Sanofi–GSK COVID-19 vaccine

Vaccine description
- Target: SARS-CoV-2
- Vaccine type: Protein subunit

Clinical data
- Trade names: Vidprevtyn Beta
- Other names: VAT00002, VAT00008
- Routes of administration: Intramuscular
- ATC code: J07BN04 (WHO) ;

Legal status
- Legal status: EU: Marketing authorization granted; List of COVID-19 vaccine authorizations;

Identifiers
- CAS Number: 2696235-99-9;
- DrugBank: DB16427;

= Sanofi–GSK COVID-19 vaccine =

Protein subunit vaccine against COVID-19

The Sanofi–GSK COVID-19 vaccine, sold under the brand name VidPrevtyn Beta, is a COVID-19 vaccine developed by Sanofi Pasteur and GSK.

The Sanofi–GSK COVID19 vaccine was authorized for medical use in the European Union in November 2022.

== Medical uses ==
The Sanofi–GSK COVID19 vaccine is used as a booster for active immunisation against SARSCoV2 virus in order to prevent COVID19.

== Pharmacology ==
The Sanofi–GSK COVID19 vaccine is a recombinant protein subunit vaccine containing the SARS-CoV-2 spike protein, which is produced in insect cells via a baculovirus vector. It also includes an adjuvant made by GSK. It uses the same technology as Sanofi's Flublok influenza vaccine.

== History ==
The Sanofi–GSK COVID19 vaccine is under development by the French pharmaceutical company Sanofi and the British pharmaceutical company GlaxoSmithKline. Advanced clinical trials of the vaccine were delayed in December 2020 after it failed to produce a strong immune response in people over the age of 50, most likely due to an insufficient antigen concentration in the vaccine, delaying the launch of the vaccine to late 2021.

=== Clinical trials ===
In September 2020, Sanofi-GSK started for phase I trials with 440 participants in the United States.

In February 2021, Sanofi-GSK started for phase II trials with 722 participants in the United States.

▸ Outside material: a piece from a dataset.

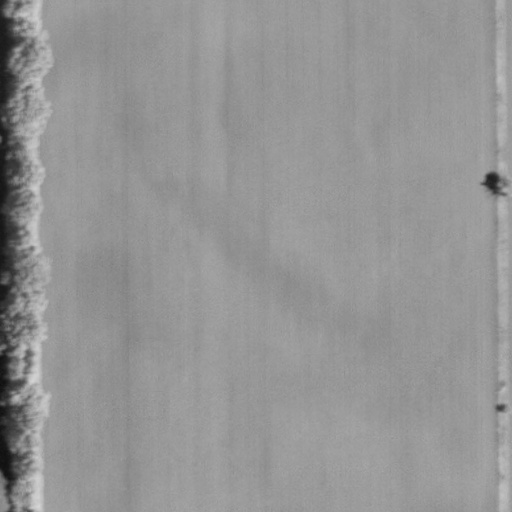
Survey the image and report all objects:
crop: (10, 264)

On 27 May 2021, the vaccine began a PhaseIII trial involving 35,000 participants, which increased to 37,430 participants with trials in Colombia, Dominican Republic, Ghana, Honduras, India, Japan, Kenya, Mexico, Nigeria, Pakistan, Sri Lanka, Uganda, and the United States.

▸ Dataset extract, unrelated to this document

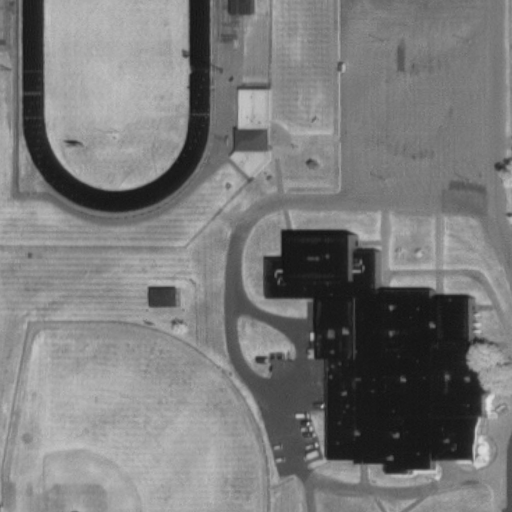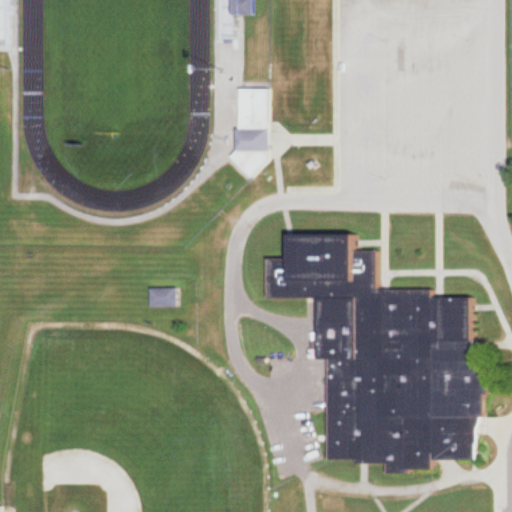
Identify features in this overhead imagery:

In September 2021, Sanofi-GSK started a booster trial in the United Kingdom. In this study, they will enroll up to 3,145 volunteers who have previously completed a COVID-19 a full vaccine course between 4 and 10 months previously. The purpose of this study is to determine if the investigational COVID-19 vaccines are safe and can stimulate and broaden the immune response against the different COVID-19 variants that cause COVID-19 when given as a single booster injection in participants who have previously been vaccinated with a full course of an authorized COVID-19 vaccine.

=== Non-clinical studies ===
During its development, the vaccine was tested in several non-clinical models including mice, hamsters, rabbits and non-human primates.

=== Co-exclusive licensing agreement with Novavax ===
On May 10, 2024, a Sanofi press release announced a co-exclusive licensing agreement between Sanofi and Novavax "to co-commercialize COVID-19 vaccine and develop novel flu-COVID-19 combination vaccines." The 2026 Nuvaxovid website, including vaccine locator page, is copyright Sanofi and does not feature the Novavax company name.

== Society and culture ==

=== Legal status ===
In July 2021, the Committee for Medicinal Products for Human Use (CHMP) of the European Medicines Agency (EMA) started a rolling review of Vidprevtyn, a COVID-19 vaccine developed by Sanofi Pasteur. The CHMP's decision to start the rolling review is based on preliminary results from laboratory studies (non-clinical data) and early clinical studies in adults, which suggest that the vaccine triggers the production of antibodies that target SARS-CoV-2, the virus that causes COVID-19, and may help protect against the disease. Vidprevtyn Beta was authorized for medical use in the European Union in November 2022.

=== Economics ===
In July 2020, the UK government signed up for 60 million doses of a COVID-19 vaccine developed by GSK and Sanofi. It uses a recombinant protein-based technology from Sanofi and GSK's pandemic technology. The companies claimed to be able to produce one billion doses, subject to successful trials and regulatory approval, during the first half of 2021. The company also agreed to a $2.1 billion deal with the United States to produce 100 million doses of the vaccine.

=== Marketing ===
In March 2024, at the request of Sanofi Pasteur, the European Commission withdrew the marketing authorization for VidPrevtyn. Sanofi Pasteur said the decision for the discontinuation was due to commercial reasons.